Before interpretation of the result of the fitted multivariable stratified Cox proportional hazard regression model, overall model adequacy and model fitness were checked by Cox-Snell residual plot and global fit test and found that it was appropriate. After stratified Cox proportional hazard model fitted there was no a significant evidence suggested the violation of assumptions of proportional hazard (global test p-value= 0.1308). This supported the Cox-Snell residual plot finding of model adequacy (Fig 7).
The result of multivariable analysis after adjusting for other covariates revealed that the rate of discontinuation of supplemental oxygen therapy of adult severe COVID-19 patients with preexisting comorbidities decreased by 55% as compared to those without comorbidities (AHR; 0.45, 95% CI (0.36 – 0.57), p-value<0.001). Having a complaint of shortness of breath at admission was associated with a 51% lower rate of discontinuation of supplemental oxygen therapy compared to those patients with no such complaint (AHR= 0.49, 95%CI (0.36 – 0.66), p-value<0.001).Supplemental oxygen therapy discontinuation rate among adult severe COVID-19 patients admitted with chest pain reduced by 57% as compared to those who had no (AHR; 0.43, 95%CI (0.26 – 0.71), p-value=0.001). The rate of discontinuation of supplemental oxygen therapy among patients with nausea/vomiting was 49% lower than patients without such complaint at admission (AHR= 0.51, 95%CI (0.38 – 0.68), p-value<0.001). Discontinuation of supplemental oxygen therapy among patients admitted with systolic blood pressure ≥140mmHg the rate was decreased by 55% as compared to patients with systolic blood pressure <140mmHg at admission (AHR= 0.45, 95%CI (0.33 – 0.61), p-value<0.001). On contrary patients presented with cough at admission the rate of discontinuation of supplemental oxygen therapy was 91% higher than patients had no cough (AHR; 1.91, 95%CI (1.19 –3.04), p-value=0.007) (Table 5).

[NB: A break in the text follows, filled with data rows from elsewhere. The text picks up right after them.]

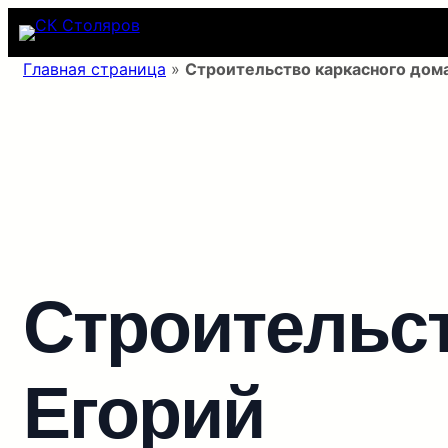
Перейти
к
содержимому
Главная страница
»
Строительство каркасного дом
Строительст
Егорий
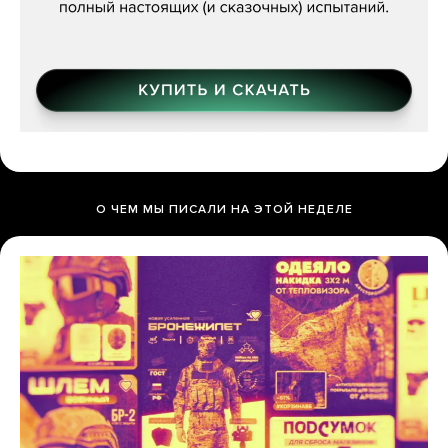
О ЧЕМ МЫ ПИСАЛИ НА ЭТОЙ НЕДЕЛЕ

Laboratory biomarkers that found to be an independent predictor of time to discontinuation of supplemental oxygen therapy were high total WBC count (AHR; 0.65, 95%CI (0.49 – 0.85), p-value=0.002),high Neutrophil count (AHR; 0.56, 95%CI(0.43 – 0.73), p-value<0.001), elevated Alkaline phosphatase (ALP) (AHR; 0.20, 95%CI (0.15 – 0.29), p-value<0.001), elevated serum creatinine (AHR; 0.32, 95%CI (0.22 – 0.47), p-value<0.001) (Table 5).
The Cox- Snell plot of Figure 14 indicates that at beginning the plot makes Nelson-Aalen cumulative hazard function straight lines through the origin and follows the Cox-Snell estimate of residuals 45 degree line very closely except for some large values of time suggesting that the fitted model is appropriate. It is very common for models with censored data to have some wiggling at large values of time and it is not something which should cause much concern.